## [WHAT IS REQUIRED]
Write the next part of the CouchDB mailing-list thread on external handlers and commits, picking up right after its final line and ignoring the entries that follow it.

You are viewing a plain text version of this content. The canonical link for it is here.
Posted to user@couchdb.apache.org by Norman Barker <no...@gmail.com> on 2010/07/27 23:30:50 UTC

external handlers are not in sync with commits

Hi,

I have written couchdb-clucene
(http://github.com/normanb/couchdb-clucene) and am doing a lot of
testing with heavy datasets where I am sending a bulk doc request with
10 docs at a time, a couple of these every second for a couple of
minutes.

Very quickly couchdb backs up and hogs the cpu since the database
commit and return doesn't wait for an external handler to do its job.
The model of fire and forget is fine and I like it, very similar to
JMS, however since the external process is a singleton it has to be
very quick to keep up with load or the system slowly backs up.

Is there a way to either define a pool of externals, or to change the
default behaviour from fire and forget?

thanks,

Norman

Re: external handlers are not in sync with commits

Posted by Robert Newson <ro...@gmail.com>.
couchdb-lucene used to be updated via update_notification but this
required couchdb to launch Java which... sucked.

couchdb-lucene 0.5+ runs as a separate daemon and pulls data from
couchdb via _changes calls, and this has been much better.

the externals interface still serializes queries which sucks for other reasons.

B.

On Tue, Jul 27, 2010 at 10:56 PM, Norman Barker <no...@gmail.com> wrote:
> Bob,
>
> can you explain more, I should have said update_notification, I have
> an external query handler and a update notification for updating the
> index. The problem is that the data gets into the database quickly I
> perform an external query and the update handler hasn't had time to
> work.

## [ITEMS]
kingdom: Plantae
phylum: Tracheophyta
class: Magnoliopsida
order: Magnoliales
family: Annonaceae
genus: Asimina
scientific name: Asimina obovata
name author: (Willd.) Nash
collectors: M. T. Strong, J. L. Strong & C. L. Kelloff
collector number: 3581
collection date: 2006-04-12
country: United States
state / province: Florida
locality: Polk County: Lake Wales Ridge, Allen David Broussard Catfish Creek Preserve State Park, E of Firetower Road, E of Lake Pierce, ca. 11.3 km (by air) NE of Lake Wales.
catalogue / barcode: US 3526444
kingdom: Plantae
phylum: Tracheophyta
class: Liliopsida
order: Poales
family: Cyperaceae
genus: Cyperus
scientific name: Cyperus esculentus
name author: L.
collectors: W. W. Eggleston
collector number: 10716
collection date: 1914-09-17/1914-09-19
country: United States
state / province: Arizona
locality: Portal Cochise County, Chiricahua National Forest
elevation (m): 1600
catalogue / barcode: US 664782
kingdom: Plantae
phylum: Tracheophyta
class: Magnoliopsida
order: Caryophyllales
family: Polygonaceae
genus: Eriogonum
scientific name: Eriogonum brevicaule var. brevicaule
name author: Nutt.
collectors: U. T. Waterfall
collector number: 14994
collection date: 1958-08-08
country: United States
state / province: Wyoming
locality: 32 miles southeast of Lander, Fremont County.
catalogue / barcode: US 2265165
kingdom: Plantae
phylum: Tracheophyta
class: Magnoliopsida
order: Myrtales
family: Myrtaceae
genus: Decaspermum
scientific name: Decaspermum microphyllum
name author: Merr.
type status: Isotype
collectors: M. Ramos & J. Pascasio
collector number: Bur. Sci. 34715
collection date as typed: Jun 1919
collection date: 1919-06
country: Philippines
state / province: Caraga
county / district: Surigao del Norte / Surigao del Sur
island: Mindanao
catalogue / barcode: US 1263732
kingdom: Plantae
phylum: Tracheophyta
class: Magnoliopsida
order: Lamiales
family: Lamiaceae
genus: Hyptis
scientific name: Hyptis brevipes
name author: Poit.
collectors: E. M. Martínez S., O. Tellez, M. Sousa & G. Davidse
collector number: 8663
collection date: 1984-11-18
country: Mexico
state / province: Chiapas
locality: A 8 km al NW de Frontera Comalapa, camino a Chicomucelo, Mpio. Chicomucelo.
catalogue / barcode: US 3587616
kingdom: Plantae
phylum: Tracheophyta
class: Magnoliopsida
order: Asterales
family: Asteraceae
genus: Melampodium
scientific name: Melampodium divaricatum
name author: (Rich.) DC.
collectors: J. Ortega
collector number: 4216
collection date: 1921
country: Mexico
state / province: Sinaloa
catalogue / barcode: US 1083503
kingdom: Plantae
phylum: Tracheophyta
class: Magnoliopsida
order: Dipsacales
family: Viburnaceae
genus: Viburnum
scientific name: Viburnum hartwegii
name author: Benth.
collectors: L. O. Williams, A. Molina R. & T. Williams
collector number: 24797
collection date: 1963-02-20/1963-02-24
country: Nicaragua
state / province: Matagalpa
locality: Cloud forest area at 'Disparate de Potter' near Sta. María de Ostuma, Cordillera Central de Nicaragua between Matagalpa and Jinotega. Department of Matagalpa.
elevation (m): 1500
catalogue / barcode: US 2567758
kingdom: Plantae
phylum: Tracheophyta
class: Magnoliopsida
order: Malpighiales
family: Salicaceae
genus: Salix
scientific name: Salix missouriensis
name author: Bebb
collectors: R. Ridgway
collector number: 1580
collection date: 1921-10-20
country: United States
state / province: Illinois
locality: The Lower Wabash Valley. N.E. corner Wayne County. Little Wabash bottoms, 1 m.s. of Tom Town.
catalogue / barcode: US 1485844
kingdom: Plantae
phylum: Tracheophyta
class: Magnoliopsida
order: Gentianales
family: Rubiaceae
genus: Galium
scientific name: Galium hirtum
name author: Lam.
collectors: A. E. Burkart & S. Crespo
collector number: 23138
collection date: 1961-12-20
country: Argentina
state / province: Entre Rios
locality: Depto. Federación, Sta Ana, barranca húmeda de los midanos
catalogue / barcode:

## [TASK ANSWER]
>
> I am using _changes in the update_notification listener to get the
> doc, hence the problem is amplified as this gives me more docs than I
> was originally updated about (since the writes and handlers are not in
> sync).
>
> If I am understanding you I could set up a process that listens to
> _changes, could I bring this process under the control of erlang as
> per an update notification handler?
>
> thanks,
>
> Norman
>
> On Tue, Jul 27, 2010 at 3:41 PM, Robert Newson <ro...@gmail.com> wrote:
>> reading _changes instead of using the (deprecated?) externals feature
>> would avoid the problem?
>>
>> B.
>>
>> On Tue, Jul 27, 2010 at 10:37 PM, J Chris Anderson <jc...@apache.org> wrote:
>>>
>>> On Jul 27, 2010, at 2:30 PM, Norman Barker wrote:
>>>
>>>> Hi,
>>>>
>>>> I have written couchdb-clucene
>>>> (http://github.com/normanb/couchdb-clucene) and am doing a lot of
>>>> testing with heavy datasets where I am sending a bulk doc request with
>>>> 10 docs at a time, a couple of these every second for a couple of
>>>> minutes.
>>>>
>>>> Very quickly couchdb backs up and hogs the cpu since the database
>>>> commit and return doesn't wait for an external handler to do its job.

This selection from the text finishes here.